The 50-head herd consists of registered Angus. He has about 20 mothers and the rest are either calves to sell or beefers headed to the feedlot to finish or the freezer.
Pallokat initially uses artificial insemination, but after one or two tries, if that doesn’t work, he places a bull with the cow. If the third try isn’t the charm, that cow is culled from the herd.
“We have to get a calf a year out of these cows or they have to go,” Pallokat said.
Pallokat’s herd qualifies for natural, but not organic. He vaccinates the herd and follows the Beef Quality Assurance protocol. He works with a vet on both vaccination and reproduction.
Pallokat sells freezer beef to a handful of repeat customers right off the farm. He also raises and sells replacement heifers at sales such as the New York State Angus sale and his better bulls to another producer.
Pallokat pastures his herd on 50 acres of mostly grasses with clover, alfalfa, orchard grass, timothy and fescue.
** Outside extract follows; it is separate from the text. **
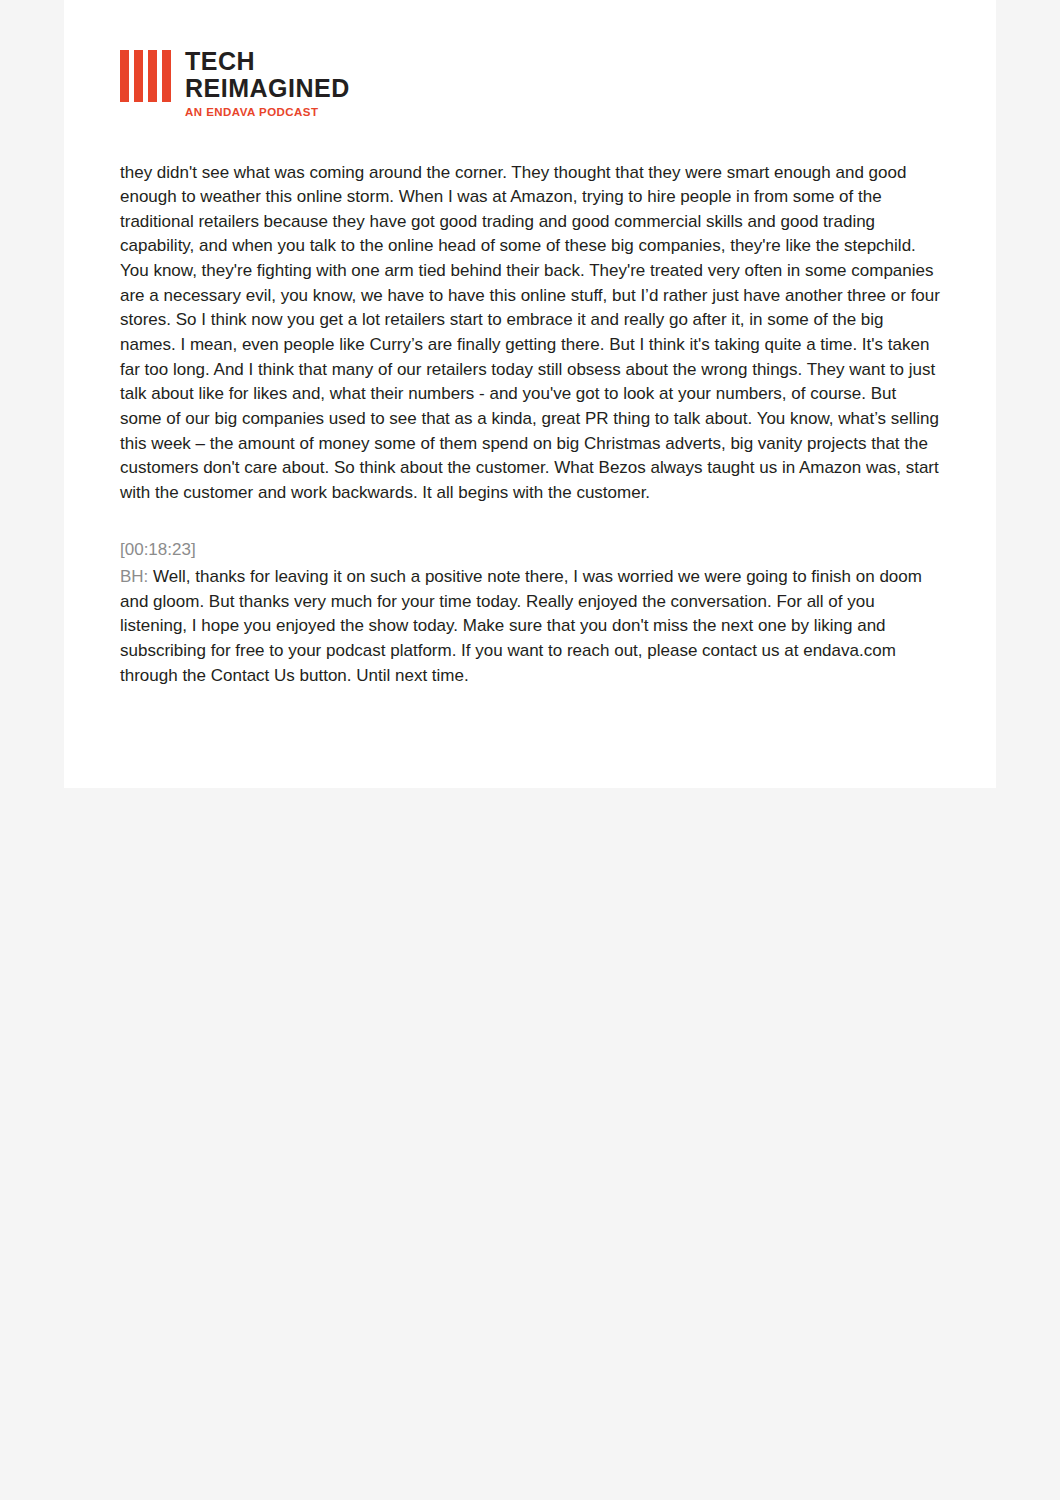TECH REIMAGINED AN ENDAVA PODCAST
they didn't see what was coming around the corner. They thought that they were smart enough and good enough to weather this online storm. When I was at Amazon, trying to hire people in from some of the traditional retailers because they have got good trading and good commercial skills and good trading capability, and when you talk to the online head of some of these big companies, they're like the stepchild. You know, they're fighting with one arm tied behind their back. They're treated very often in some companies are a necessary evil, you know, we have to have this online stuff, but I’d rather just have another three or four stores. So I think now you get a lot retailers start to embrace it and really go after it, in some of the big names. I mean, even people like Curry’s are finally getting there. But I think it's taking quite a time. It's taken far too long. And I think that many of our retailers today still obsess about the wrong things. They want to just talk about like for likes and, what their numbers - and you've got to look at your numbers, of course. But some of our big companies used to see that as a kinda, great PR thing to talk about. You know, what’s selling this week – the amount of money some of them spend on big Christmas adverts, big vanity projects that the customers don't care about. So think about the customer. What Bezos always taught us in Amazon was, start with the customer and work backwards. It all begins with the customer.
[00:18:23]
BH: Well, thanks for leaving it on such a positive note there, I was worried we were going to finish on doom and gloom. But thanks very much for your time today. Really enjoyed the conversation. For all of you listening, I hope you enjoyed the show today. Make sure that you don't miss the next one by liking and subscribing for free to your podcast platform. If you want to reach out, please contact us at endava.com through the Contact Us button. Until next time.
“We haven’t found the perfect mix,” he said.
The farm has received more than $300,000 to fund water quality improvement projects, including a 50-foot-by-10-foot floating bridge to provide a means for the herd to cross a stream without walking through the waterway, which is a tributary for Cayuga Lake.
The funding has also paid for better manure storage to prevent runoff into the lake.
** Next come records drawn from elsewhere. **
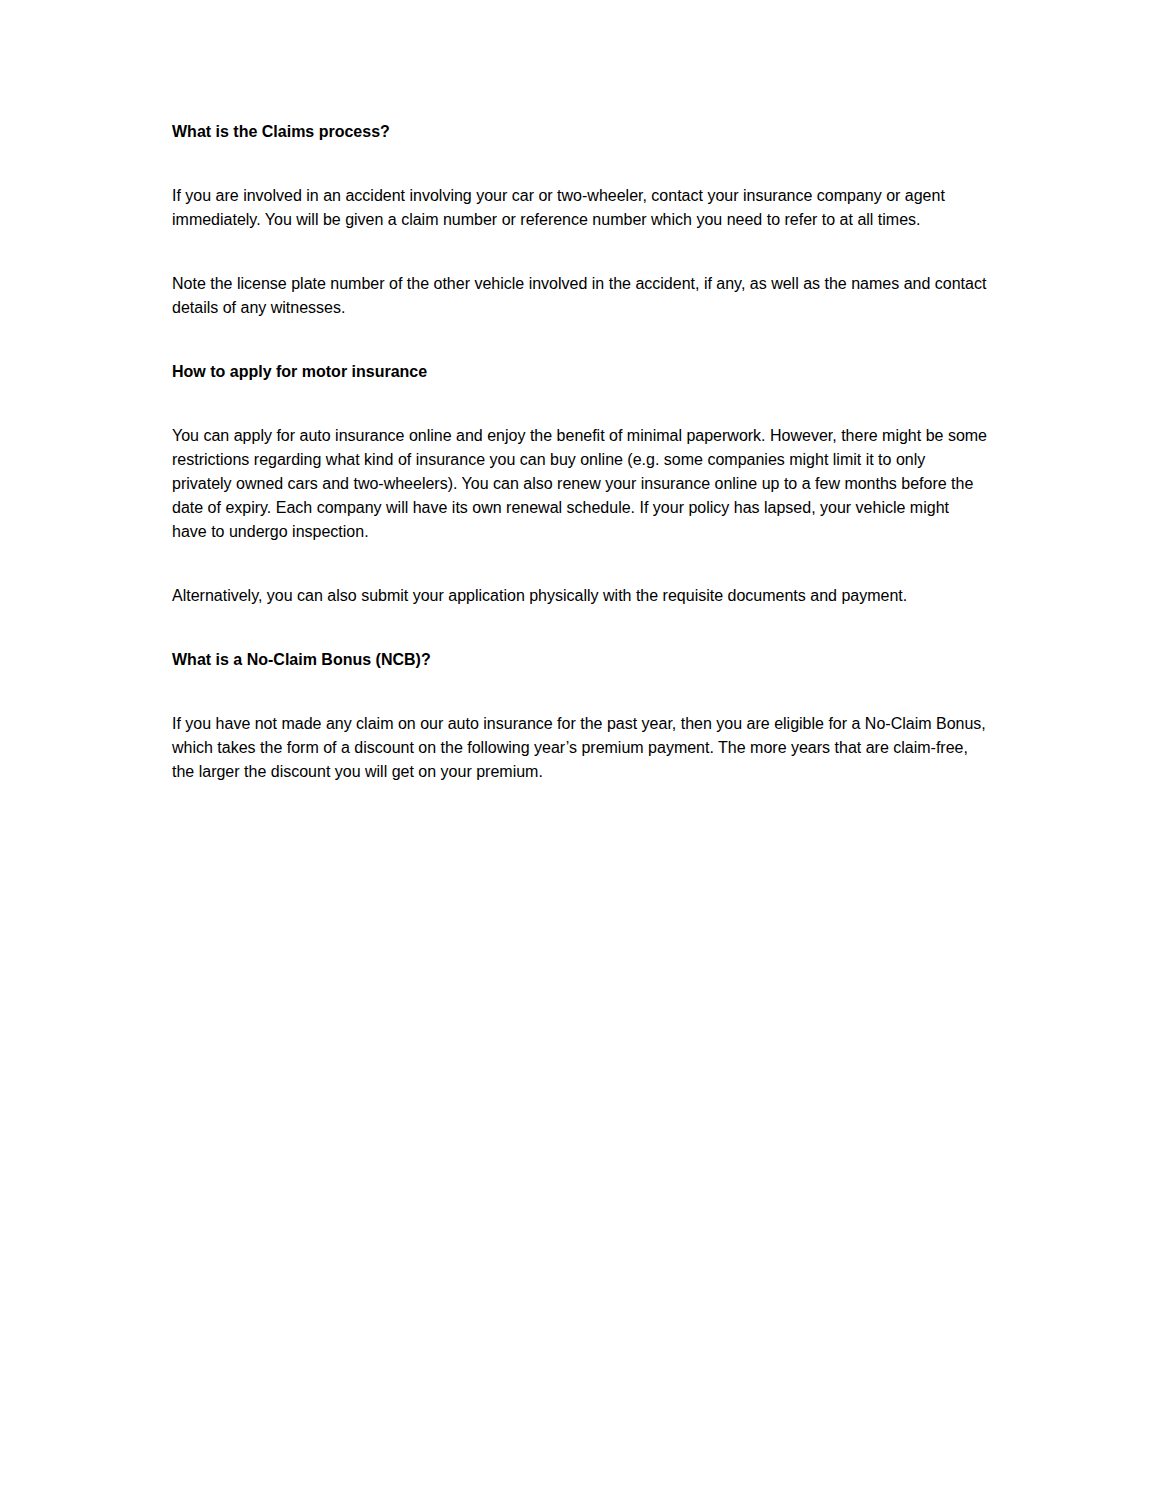What is the Claims process?
If you are involved in an accident involving your car or two-wheeler, contact your insurance company or agent immediately. You will be given a claim number or reference number which you need to refer to at all times.
Note the license plate number of the other vehicle involved in the accident, if any, as well as the names and contact details of any witnesses.
How to apply for motor insurance
You can apply for auto insurance online and enjoy the benefit of minimal paperwork. However, there might be some restrictions regarding what kind of insurance you can buy online (e.g. some companies might limit it to only privately owned cars and two-wheelers). You can also renew your insurance online up to a few months before the date of expiry. Each company will have its own renewal schedule. If your policy has lapsed, your vehicle might have to undergo inspection.
Alternatively, you can also submit your application physically with the requisite documents and payment.
What is a No-Claim Bonus (NCB)?
If you have not made any claim on our auto insurance for the past year, then you are eligible for a No-Claim Bonus, which takes the form of a discount on the following year’s premium payment. The more years that are claim-free, the larger the discount you will get on your premium.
In July, Cayuga View received $25,500 to build a barn to increase the quality and quantity of hay production as part of the New Farmer’s Grant Fund from the state of New York.
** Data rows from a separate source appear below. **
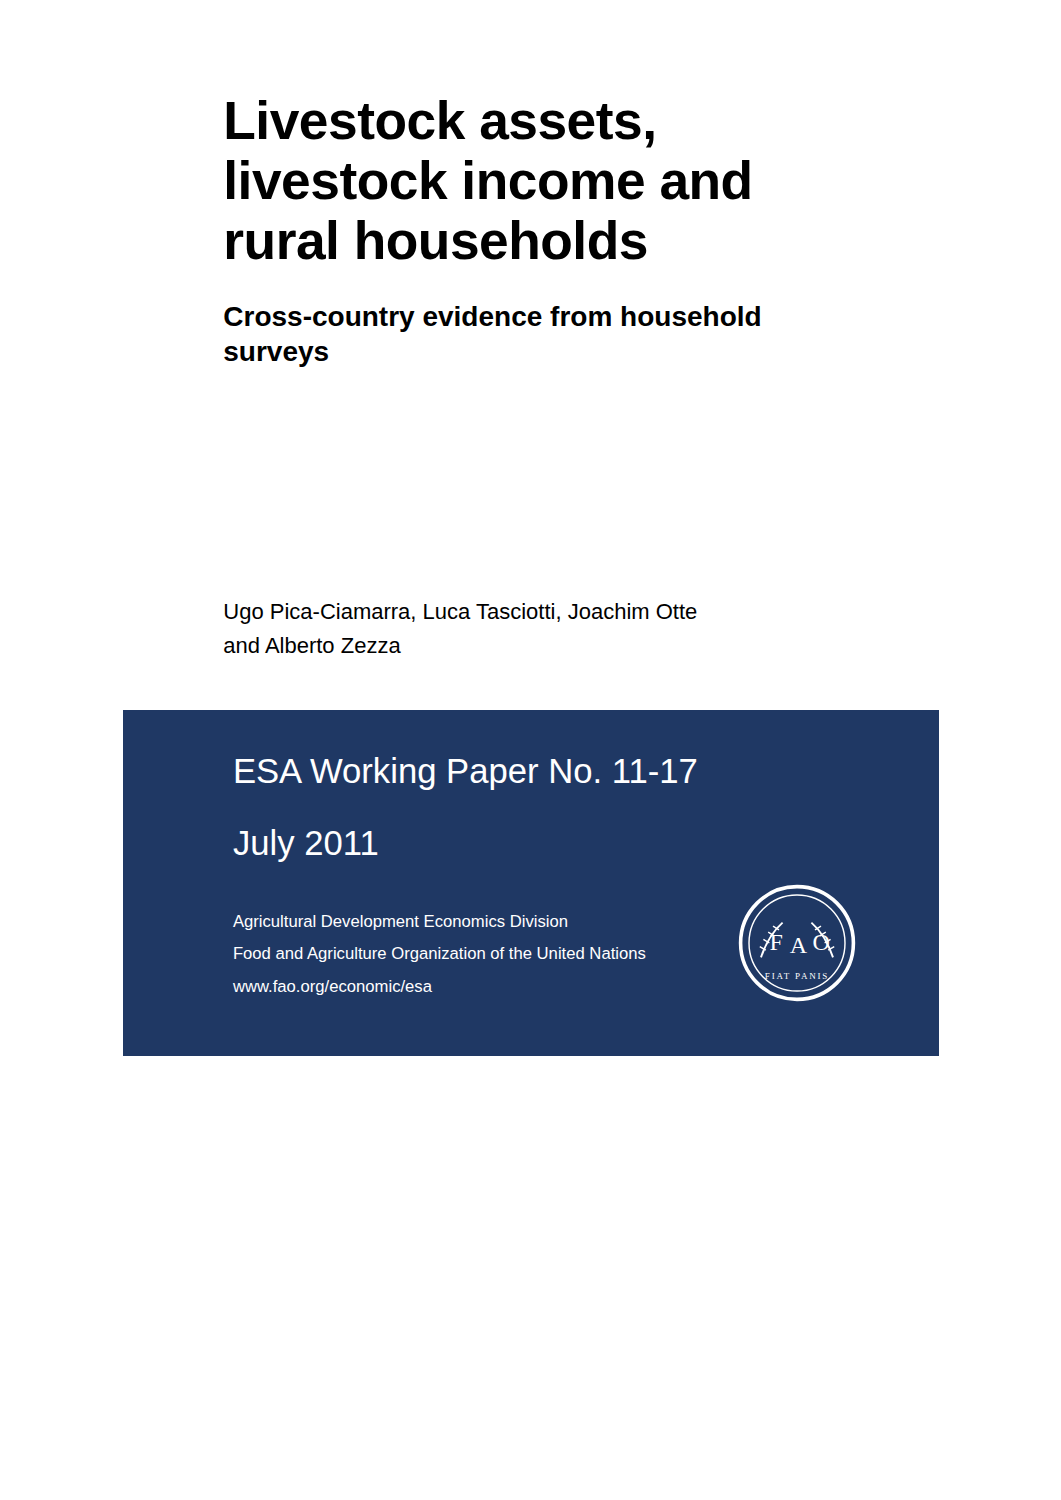Livestock assets, livestock income and rural households
Cross-country evidence from household surveys
Ugo Pica-Ciamarra, Luca Tasciotti, Joachim Otte
and Alberto Zezza
ESA Working Paper No. 11-17
July 2011
Agricultural Development Economics Division
Food and Agriculture Organization of the United Nations
www.fao.org/economic/esa
F A O FIAT PANIS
Cayuga is one of New York’s Finger Lakes, a large tourist attraction for water recreation and the winery trade.
Pallokat grows about 95% of what his herd eats, he estimated, including hay, along with soybeans, corn, oats and wheat on rotation.
“We purchase a little grain during weaning for less stress,” Pallokat said. “They know what a bucket is so when they need to come, they’ll come. We finish with a little corn and a purchased finisher.”
Just Pallokat and his wife, Melanie, and their children help out.
The children include a grown daughter, Tessa, living off the farm. His three sons, John, Kevin and Tyler, help on the farm. John performs much of the mechanical work. Kevin does the marketing and Tyler helps with the animals. Daughters Taylor and Talia are too young to help out at this point. Since the 140 acres don’t support the family, Pallokat works off the farm as a mechanic full-time.
Pallokat said that he’s considering selling at farmers markets.
“We have an ultimate goal that the farm can sustain itself,” Pallokat said. “When I retire, I want the farm to pay the taxes, insurance and pay for itself.”
He said that his best tip to new beef producers is the advice he received when he purchased the farm in 2006: “If you expect to make a dollar in the beef industry you never will. If you don’t expect to make a dollar in the beef industry you probably will.”
He wants more producers to count their input costs. He said that most small producers don’t.
Pallokat is proud of the fact that he still raises black Angus from the family herd that’s been on the land since 1965.
His location in Cayuga County, in the midst of dairy country, tends to drive up the price of land, making expansion more difficult. But the proximity near the lake has also enabled him to obtain the grants that have helped him remain a good steward of his land. In fact, he has been recognized by the New York Beef Producers for his environmental stewardship.
“We want to leave the land better than I found it,” Pallokat said.